Not long after Paul Leung, M.D., came to OHSU as an intern in 1981, David Kinzie, M.D., Ph.D., who was training director of the OHSU psychiatry residency program at the time, invited him to help with what was then known as the Indochinese Refugee Program.
Kinzie launched the OHSU program in 1977, having served as a general medical officer in Vietnam. Portland was among the top 10 U.S. cities for resettlement of Vietnamese, Laotian and Cambodian refugees after the war. Their needs were significant and complex.
“Imagine people who came out of Vietnam – the (so-called) ‘boat people,’ the folks who had to be in refugee camps before they got to come to America, Cambodians who experienced the Killing Fields genocide in 1976-79. Trauma was everywhere,” said Leung, who was born in Vietnam, raised in Laos and educated in Hong Kong and the U.S. Leung is now the program’s executive director and a professor of psychiatry in the OHSU School of Medicine.
Kinzie and Leung assumed that once people settled and got the help they needed, the program would close.

“But conflict, displacement, war, they just keep happening,” said Daniel Towns, D.O., who is the program’s medical director and an assistant professor of psychiatry in the OHSU School of Medicine. “Now in the world there are more displaced people than ever before in history.”
The program was renamed the Intercultural Psychiatry Program to reflect the diversity of patients – from Somalia, Ethiopia, Bosnia, Iraq, Syria and beyond – who have arrived over the years in waves. June 26 is the United Nations International Day in Support of Victims of Torture; the OHSU program is among 30 nationally to receive UN funding for its work with survivors. The Intercultural Psychiatry Program is among the biggest and has lasted the longest.
The program team is made up of seven psychiatrists, three staff members and 13 counselors who are culturally aligned with the patient groups that the program sees. Their work doesn’t end when a client’s hour is up.
Towns remembers amid the September wildfires when patients called with alarm. Many come from war-torn countries. The orange sky reminded them of bombings. They weren’t following the news and needed to understand: What was going on?

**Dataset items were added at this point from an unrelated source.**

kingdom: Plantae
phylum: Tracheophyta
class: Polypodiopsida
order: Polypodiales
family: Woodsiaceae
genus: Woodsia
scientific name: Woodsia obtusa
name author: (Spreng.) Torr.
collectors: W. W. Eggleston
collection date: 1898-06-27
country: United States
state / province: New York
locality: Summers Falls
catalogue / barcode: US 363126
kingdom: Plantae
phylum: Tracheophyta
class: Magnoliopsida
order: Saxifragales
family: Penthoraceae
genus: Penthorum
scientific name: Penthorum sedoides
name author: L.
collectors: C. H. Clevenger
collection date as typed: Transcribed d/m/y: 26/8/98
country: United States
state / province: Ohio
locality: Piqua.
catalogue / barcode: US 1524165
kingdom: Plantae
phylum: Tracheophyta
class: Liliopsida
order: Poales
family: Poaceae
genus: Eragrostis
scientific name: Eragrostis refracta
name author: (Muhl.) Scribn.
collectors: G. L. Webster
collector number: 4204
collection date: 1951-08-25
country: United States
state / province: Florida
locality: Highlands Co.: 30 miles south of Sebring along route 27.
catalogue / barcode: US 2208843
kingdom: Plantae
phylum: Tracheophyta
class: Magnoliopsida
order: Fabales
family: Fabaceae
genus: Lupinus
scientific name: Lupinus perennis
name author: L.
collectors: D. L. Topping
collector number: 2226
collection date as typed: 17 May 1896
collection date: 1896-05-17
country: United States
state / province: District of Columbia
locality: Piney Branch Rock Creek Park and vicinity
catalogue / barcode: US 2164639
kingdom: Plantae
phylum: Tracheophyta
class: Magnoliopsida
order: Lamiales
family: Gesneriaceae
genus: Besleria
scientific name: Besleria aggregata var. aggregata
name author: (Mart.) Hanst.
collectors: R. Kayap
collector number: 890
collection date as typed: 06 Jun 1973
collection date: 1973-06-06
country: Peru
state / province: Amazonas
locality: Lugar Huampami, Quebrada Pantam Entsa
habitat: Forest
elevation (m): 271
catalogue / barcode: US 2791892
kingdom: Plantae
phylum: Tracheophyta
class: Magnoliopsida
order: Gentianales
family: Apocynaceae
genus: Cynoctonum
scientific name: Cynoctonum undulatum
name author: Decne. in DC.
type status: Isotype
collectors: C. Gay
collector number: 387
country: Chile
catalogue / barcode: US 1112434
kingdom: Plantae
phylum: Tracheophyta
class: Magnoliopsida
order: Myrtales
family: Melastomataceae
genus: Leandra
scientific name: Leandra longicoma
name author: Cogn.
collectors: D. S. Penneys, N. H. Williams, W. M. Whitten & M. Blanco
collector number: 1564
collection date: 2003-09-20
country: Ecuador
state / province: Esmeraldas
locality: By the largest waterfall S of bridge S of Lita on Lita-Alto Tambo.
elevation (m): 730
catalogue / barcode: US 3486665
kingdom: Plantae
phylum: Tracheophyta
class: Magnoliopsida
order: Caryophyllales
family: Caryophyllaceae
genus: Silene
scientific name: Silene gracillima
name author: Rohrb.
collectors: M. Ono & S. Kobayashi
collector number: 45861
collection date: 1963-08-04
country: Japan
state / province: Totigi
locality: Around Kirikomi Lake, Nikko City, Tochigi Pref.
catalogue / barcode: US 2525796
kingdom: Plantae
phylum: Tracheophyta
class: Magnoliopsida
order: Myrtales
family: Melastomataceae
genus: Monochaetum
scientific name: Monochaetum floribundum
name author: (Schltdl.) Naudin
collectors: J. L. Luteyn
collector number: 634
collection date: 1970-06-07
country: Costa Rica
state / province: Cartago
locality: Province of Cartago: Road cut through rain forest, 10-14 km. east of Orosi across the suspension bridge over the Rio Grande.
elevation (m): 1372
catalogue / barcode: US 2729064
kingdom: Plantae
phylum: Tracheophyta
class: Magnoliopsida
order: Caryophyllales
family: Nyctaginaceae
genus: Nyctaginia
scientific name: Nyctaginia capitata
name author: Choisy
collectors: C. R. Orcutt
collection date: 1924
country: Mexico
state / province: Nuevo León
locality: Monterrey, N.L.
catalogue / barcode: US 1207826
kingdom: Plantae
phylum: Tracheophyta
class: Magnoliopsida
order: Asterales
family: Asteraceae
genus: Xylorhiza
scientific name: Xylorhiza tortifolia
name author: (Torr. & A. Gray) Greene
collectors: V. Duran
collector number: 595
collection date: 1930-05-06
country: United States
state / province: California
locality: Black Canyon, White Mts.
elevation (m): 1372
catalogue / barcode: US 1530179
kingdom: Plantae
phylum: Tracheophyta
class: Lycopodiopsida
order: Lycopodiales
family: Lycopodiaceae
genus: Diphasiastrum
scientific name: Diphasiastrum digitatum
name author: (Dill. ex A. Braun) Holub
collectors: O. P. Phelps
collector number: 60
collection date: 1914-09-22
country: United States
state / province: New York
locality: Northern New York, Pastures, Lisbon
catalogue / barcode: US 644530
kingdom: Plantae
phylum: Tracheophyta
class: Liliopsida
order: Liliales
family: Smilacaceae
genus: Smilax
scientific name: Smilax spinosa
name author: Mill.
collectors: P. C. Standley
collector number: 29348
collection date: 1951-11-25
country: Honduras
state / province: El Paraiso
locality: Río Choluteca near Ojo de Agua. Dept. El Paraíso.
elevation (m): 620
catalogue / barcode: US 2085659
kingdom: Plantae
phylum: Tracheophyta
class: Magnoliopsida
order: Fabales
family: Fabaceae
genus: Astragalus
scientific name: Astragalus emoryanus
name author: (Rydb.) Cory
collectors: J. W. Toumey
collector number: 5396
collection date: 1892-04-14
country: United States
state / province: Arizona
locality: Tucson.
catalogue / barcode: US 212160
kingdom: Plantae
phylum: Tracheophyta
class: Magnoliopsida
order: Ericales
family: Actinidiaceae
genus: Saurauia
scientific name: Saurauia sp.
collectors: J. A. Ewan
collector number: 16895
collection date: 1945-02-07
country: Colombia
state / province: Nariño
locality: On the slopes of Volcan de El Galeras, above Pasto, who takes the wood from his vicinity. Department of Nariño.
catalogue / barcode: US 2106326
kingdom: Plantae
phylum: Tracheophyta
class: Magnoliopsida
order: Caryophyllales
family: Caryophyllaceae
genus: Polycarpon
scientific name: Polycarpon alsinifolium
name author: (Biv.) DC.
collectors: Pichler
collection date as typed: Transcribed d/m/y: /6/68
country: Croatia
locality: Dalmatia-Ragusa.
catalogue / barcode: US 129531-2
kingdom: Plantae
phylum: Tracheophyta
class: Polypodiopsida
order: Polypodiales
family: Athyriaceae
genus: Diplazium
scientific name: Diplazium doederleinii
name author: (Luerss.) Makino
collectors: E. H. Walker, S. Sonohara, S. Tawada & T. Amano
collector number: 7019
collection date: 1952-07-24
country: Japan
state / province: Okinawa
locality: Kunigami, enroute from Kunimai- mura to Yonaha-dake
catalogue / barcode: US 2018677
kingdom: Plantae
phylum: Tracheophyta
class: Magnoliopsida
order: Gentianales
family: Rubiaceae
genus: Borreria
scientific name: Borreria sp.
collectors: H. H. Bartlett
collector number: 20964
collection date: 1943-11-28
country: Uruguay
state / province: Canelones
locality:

For counselor Thao Ann Le, B.S., QMHA, COVID-19 amplified the vulnerability of her clients. When the vaccine rolled out, she realized that if she didn’t do something, they would never get vaccinated.
She began volunteering in January at OHSU’s vaccine clinic at the Portland International Airport so she could learn how it worked and use that knowledge to help her patients get vaccinated. She became a whiz at scheduling appointments online; she teamed up with a former college classmate and others to serve as “vaccine hunters.” She scheduled rides for elderly adults, or she took them and their caregivers herself.
“Patients treated at IPP for psychiatric conditions are immigrants and refugees and many are survivors of torture,” Le said. “Such conditions and life experiences have a cognitive impact on patients requiring assistance with scheduling and navigating the intricacies of the vaccine process.”
In one case, Le helped a group of a dozen young adults with intellectual disabilities get scheduled and out to the airport clinic.
“This is one of my missions in life,” Le said, acknowledging the invaluable support of her supervisor Jane Sproul, M.S., and colleagues. “We can only do what is right… I was at the right time, right place.”

About 40 years after starting with the program, Leung remains passionate about its mission. In 1985, Kinzie also connected Leung with Erik Szeto, D.O., founder of the Asian Health & Service Center in Southeast Portland. Leung set up a psychiatry clinic there for Chinese and Korean speaking residents.
Throughout his work, Leung said he came to see the trajectory that survivors endure and the ways that trauma-informed care is becoming relevant across medical practice. Psychiatrists and counselors had to realize that they too were impacted by absorbing the stories of their patients.
But there have also been positives.
“Working with populations long enough actually allows us to look back and realize that regardless of how bad a situation was with a particular group, given enough time and treatment and help and assimilation, they do get better,” Leung said. “We’ve learned how to handle this. We have some hope to offer.”